Data =>
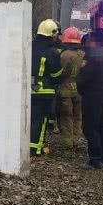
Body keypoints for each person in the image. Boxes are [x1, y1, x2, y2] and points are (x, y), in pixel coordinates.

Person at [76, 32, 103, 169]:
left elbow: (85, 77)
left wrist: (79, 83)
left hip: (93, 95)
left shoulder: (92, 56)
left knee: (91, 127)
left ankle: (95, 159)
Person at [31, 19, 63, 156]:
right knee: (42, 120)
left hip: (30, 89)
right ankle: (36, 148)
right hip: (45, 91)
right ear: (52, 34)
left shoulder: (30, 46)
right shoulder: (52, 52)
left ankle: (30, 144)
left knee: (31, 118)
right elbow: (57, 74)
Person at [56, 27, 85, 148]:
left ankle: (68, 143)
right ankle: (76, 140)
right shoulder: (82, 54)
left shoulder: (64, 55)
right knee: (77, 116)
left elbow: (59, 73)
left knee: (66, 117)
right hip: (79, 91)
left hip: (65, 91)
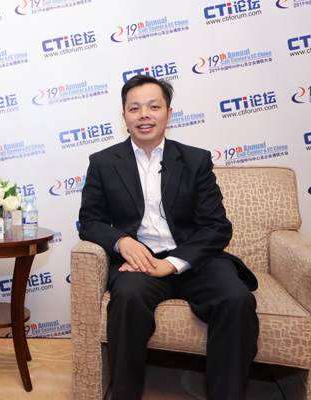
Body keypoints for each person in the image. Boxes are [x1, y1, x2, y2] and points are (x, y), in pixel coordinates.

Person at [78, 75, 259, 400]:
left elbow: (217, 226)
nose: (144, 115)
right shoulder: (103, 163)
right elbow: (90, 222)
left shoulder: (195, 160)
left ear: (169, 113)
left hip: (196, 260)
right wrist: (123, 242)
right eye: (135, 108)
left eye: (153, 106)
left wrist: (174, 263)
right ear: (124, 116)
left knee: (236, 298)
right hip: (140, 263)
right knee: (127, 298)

==

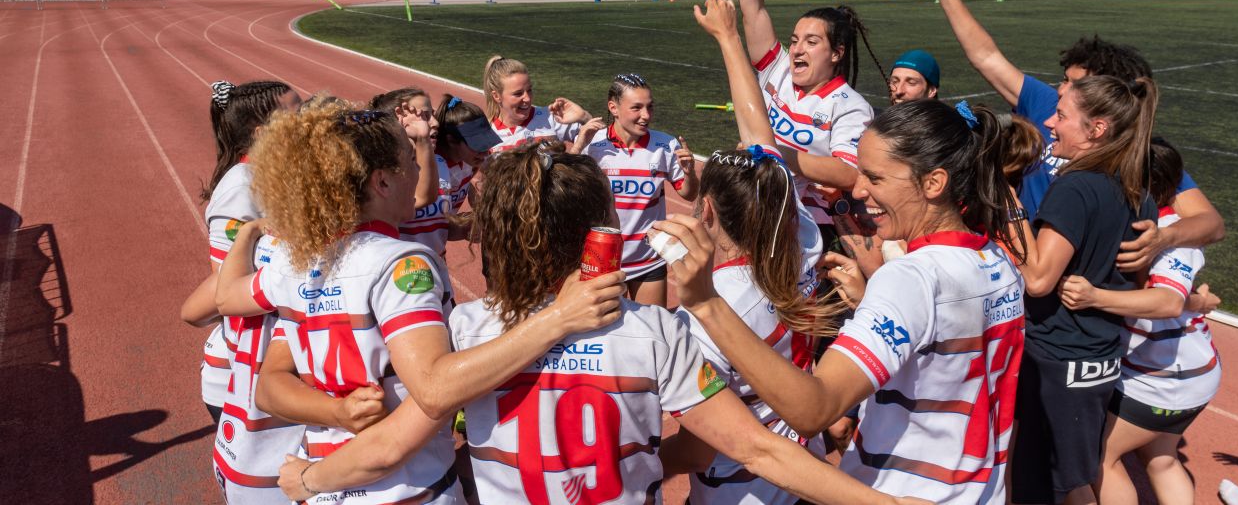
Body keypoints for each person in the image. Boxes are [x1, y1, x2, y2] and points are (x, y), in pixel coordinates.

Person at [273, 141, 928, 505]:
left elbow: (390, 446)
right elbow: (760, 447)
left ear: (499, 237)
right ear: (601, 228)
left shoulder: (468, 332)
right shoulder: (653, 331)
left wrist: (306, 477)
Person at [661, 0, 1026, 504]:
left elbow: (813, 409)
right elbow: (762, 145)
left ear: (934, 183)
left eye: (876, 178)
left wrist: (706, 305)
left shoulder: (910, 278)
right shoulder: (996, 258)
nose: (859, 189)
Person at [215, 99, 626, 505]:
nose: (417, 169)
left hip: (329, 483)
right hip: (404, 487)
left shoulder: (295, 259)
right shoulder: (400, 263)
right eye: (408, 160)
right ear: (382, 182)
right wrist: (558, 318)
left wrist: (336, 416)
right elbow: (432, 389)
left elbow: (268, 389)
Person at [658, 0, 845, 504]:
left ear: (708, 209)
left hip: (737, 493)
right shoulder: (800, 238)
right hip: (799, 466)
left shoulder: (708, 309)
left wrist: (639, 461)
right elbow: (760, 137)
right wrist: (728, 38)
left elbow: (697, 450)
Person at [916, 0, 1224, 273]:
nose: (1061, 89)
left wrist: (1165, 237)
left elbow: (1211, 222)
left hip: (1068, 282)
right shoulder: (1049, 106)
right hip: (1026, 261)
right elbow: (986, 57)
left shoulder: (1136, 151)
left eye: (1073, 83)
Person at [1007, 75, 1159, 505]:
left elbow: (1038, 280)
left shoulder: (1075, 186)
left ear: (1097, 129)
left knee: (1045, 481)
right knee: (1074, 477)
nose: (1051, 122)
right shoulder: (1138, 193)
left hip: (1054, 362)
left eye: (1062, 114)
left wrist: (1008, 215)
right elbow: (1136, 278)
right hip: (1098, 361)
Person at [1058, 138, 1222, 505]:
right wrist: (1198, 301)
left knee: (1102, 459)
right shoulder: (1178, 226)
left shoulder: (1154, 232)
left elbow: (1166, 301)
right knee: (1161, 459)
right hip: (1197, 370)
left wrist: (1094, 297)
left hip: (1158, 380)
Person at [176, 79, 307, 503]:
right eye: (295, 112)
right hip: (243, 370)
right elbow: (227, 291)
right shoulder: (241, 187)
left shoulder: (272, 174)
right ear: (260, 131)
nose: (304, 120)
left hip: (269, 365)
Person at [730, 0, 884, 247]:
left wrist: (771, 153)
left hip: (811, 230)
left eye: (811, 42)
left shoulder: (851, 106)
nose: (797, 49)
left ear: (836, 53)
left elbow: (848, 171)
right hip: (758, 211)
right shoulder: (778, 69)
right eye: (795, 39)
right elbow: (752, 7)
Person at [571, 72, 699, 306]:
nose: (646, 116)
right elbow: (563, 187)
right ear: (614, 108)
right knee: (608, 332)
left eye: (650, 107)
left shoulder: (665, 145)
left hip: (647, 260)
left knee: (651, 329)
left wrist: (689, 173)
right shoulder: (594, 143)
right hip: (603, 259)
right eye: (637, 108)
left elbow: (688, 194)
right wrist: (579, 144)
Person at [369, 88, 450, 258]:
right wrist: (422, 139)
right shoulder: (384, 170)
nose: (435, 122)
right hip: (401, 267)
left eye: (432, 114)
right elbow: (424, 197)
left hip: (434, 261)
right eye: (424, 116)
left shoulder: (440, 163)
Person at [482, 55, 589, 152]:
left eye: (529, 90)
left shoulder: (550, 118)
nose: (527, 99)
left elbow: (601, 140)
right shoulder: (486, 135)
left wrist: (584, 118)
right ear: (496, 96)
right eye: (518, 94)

--

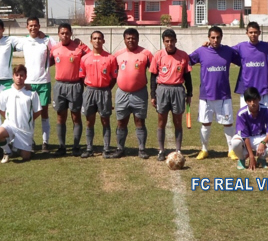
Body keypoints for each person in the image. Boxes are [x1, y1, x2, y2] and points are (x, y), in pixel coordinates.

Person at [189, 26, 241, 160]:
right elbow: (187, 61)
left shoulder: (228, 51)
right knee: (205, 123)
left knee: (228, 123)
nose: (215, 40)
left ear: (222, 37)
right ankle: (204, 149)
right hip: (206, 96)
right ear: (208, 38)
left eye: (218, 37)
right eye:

Assigned task =>
Word for word, restate the lines of the listing above starting at the line with "left eye: (1073, 83)" and ending at the line with "right eye: (518, 94)", and nothing outside them.

Result below =>
left eye: (1073, 83)
Person at [1007, 75, 1159, 505]:
left elbow: (1038, 280)
left shoulder: (1075, 186)
left ear: (1097, 129)
left knee: (1045, 481)
right knee: (1074, 477)
nose: (1051, 122)
right shoulder: (1138, 193)
left hip: (1054, 362)
left eye: (1062, 114)
left wrist: (1008, 215)
right elbow: (1136, 278)
right hip: (1098, 361)
Person at [1058, 138, 1222, 505]:
right wrist: (1198, 301)
left knee: (1102, 459)
right shoulder: (1178, 226)
left shoulder: (1154, 232)
left elbow: (1166, 301)
right knee: (1161, 459)
right hip: (1197, 370)
left wrist: (1094, 297)
left hip: (1158, 380)
Person at [176, 79, 307, 503]:
right eye: (295, 112)
right hip: (243, 370)
right elbow: (227, 291)
right shoulder: (241, 187)
left shoulder: (272, 174)
right ear: (260, 131)
nose: (304, 120)
left hip: (269, 365)
Person at [730, 0, 884, 247]:
left wrist: (771, 153)
left hip: (811, 230)
left eye: (811, 42)
left shoulder: (851, 106)
nose: (797, 49)
left ear: (836, 53)
left elbow: (848, 171)
right hip: (758, 211)
right shoulder: (778, 69)
right eye: (795, 39)
right elbow: (752, 7)
Person at [571, 72, 699, 306]:
nose: (646, 116)
right elbow: (563, 187)
right ear: (614, 108)
right knee: (608, 332)
left eye: (650, 107)
left shoulder: (665, 145)
left hip: (647, 260)
left knee: (651, 329)
left wrist: (689, 173)
right shoulder: (594, 143)
right hip: (603, 259)
right eye: (637, 108)
left elbow: (688, 194)
right wrist: (579, 144)
Person at [369, 88, 450, 258]:
right wrist: (422, 139)
right shoulder: (384, 170)
nose: (435, 122)
right hip: (401, 267)
left eye: (432, 114)
right elbow: (424, 197)
left hip: (434, 261)
right eye: (424, 116)
left shoulder: (440, 163)
Person at [482, 55, 589, 152]:
left eye: (529, 90)
left shoulder: (550, 118)
nose: (527, 99)
left elbow: (601, 140)
right shoulder: (486, 135)
left wrist: (584, 118)
right ear: (496, 96)
right eye: (518, 94)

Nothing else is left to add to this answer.